Realtor.com was in its infancy, Zillow didn’t exist and the industry was transitioning from listings in paper books to listings online.
Digital cameras were “new” and considered a luxury item. Agents websites all looked the same with a bunch of canned info. Google was only a year old and there was no such thing as buyers searching for homes online.
It was common for a listing to have 1 picture of the exterior of the house and no interior shots. Can you imagine that today? And if the agent didn’t take a picture, someone from the local MLS would go take one.
We had flip phones strapped to our belts to make our calls – no color screen, no camera, no data, no apps, no texting, no internet. How did we survive?!
The entire transaction was slower and required a lot more leg work.
Fast forward to today. Buyers can view everything on their phone through multiple portals and websites. The MLS allows up to 99 pictures of a home and a decent agent hires a professional photographer. 3D Tours let you fly through the house using your mouse. Drone photography gives you a bird’s eye perspective from above. Google Maps lets you check out the street view. Neighborhood video tours give a sense of the surroundings and amenities.
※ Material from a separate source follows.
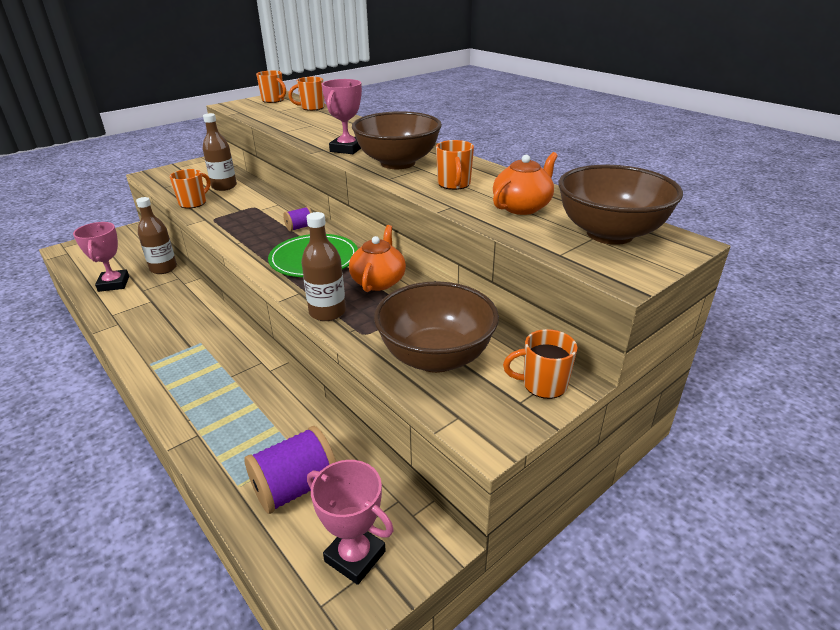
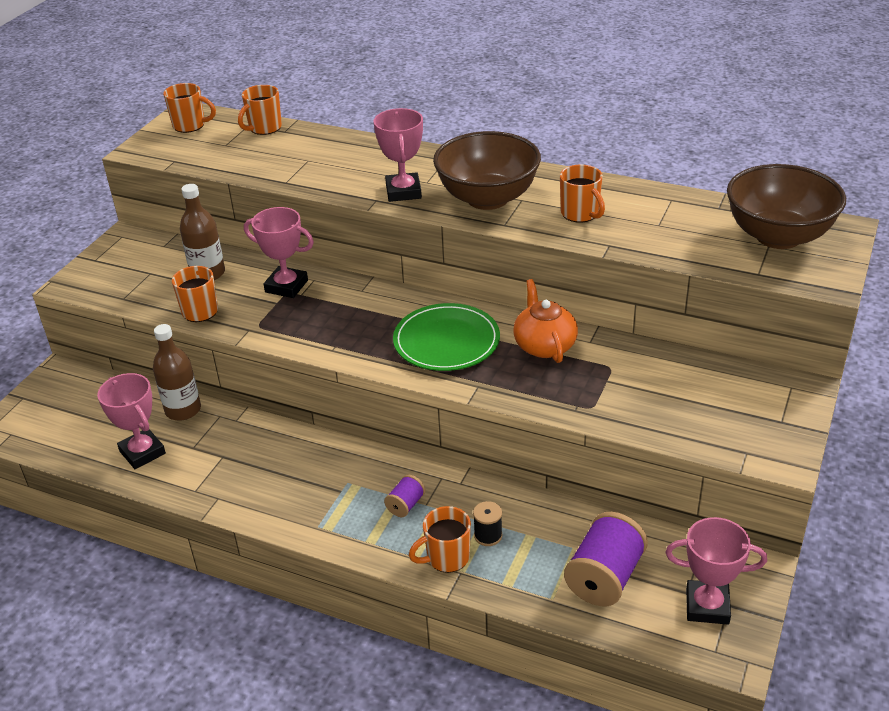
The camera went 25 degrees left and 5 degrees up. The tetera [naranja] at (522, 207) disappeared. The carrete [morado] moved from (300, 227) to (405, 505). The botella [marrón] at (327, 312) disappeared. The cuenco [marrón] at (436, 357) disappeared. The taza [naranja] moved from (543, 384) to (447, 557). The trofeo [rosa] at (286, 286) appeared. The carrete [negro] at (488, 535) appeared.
The wealth of information available to homebuyers online is astounding – school data, demographics, neighborhood info, walkability scores, sales data, the homeowner’s cost basis and tons more.
Today’s homebuyers are much better informed by the time they get to your front door than ever before.
Offline vs. Online Activity
Fifteen years ago, in order to get a sense of the home, buyers had to physically go see it. That meant a lot more showings. You may have had multiple daily showings and it could have easily taken 25+ showings to find a buyer. Today, homebuyers are shopping on their phones and ruling out potential homes based on how it looks online. As a result, you’ll have fewer showings, but those buyers are more likely to make an offer. If the last time you sold a home was in the 90s or you’ve never sold a home before, this may surprise you when you go to sell.
When you’re evaluating the interest in your home, you need to consider your online activity in addition to your offline activity. How many views and saves have you had on Zillow and the other portals? What does your home’s online competition look like? Has your agent properly tweaked and added content to the portals like Zillow and Realtor.com? Do you have a dedicated website and URL for your home (ex 123mainstreet.com)? How do your pictures look on a smartphone? These are key factors you need to take into account.
Online Marketing is the Key to a Successful Sale
When you are interviewing agents to represent you to sell your home, you need to find an excellent online marketer.
Most real estate agents are trained prospectors not marketers.
Most real estate training focuses on prospecting for new clients, not marketing a home to sell. Prospecting is cold calling and door knocking to find buyers and sellers. Marketing is attracting others to contact you. Marketing is a completely different skillset that has to be learned outside the brokerage. Most agents aren’t great marketers because it involves technology (which scares many agents) and it can take a lot of time & money to become skilled.
When you’re ready to list your home, you’ll want to find a marketing expert who works in your area. Interview a few agents. Check them out online prior to scheduling an appointment. Get a sense of how they will market your home based on how they market themselves. When you meet, they should have a detailed marketing plan with samples of marketing they’ve used to sell other homes. I find the Ipad to be the best way to show sellers exactly how their home will look on a screen.
We know where the buyers are – they’re on their phones and laptops. Homes are sold based on emotion and that emotional connection starts online. How your home shows on a screen not only affects the number of live showings you’ll have, it affects the amount of money you will net.
Your home is likely your largest asset. Choose wisely and make sure you hire a marketing expert to sell your home.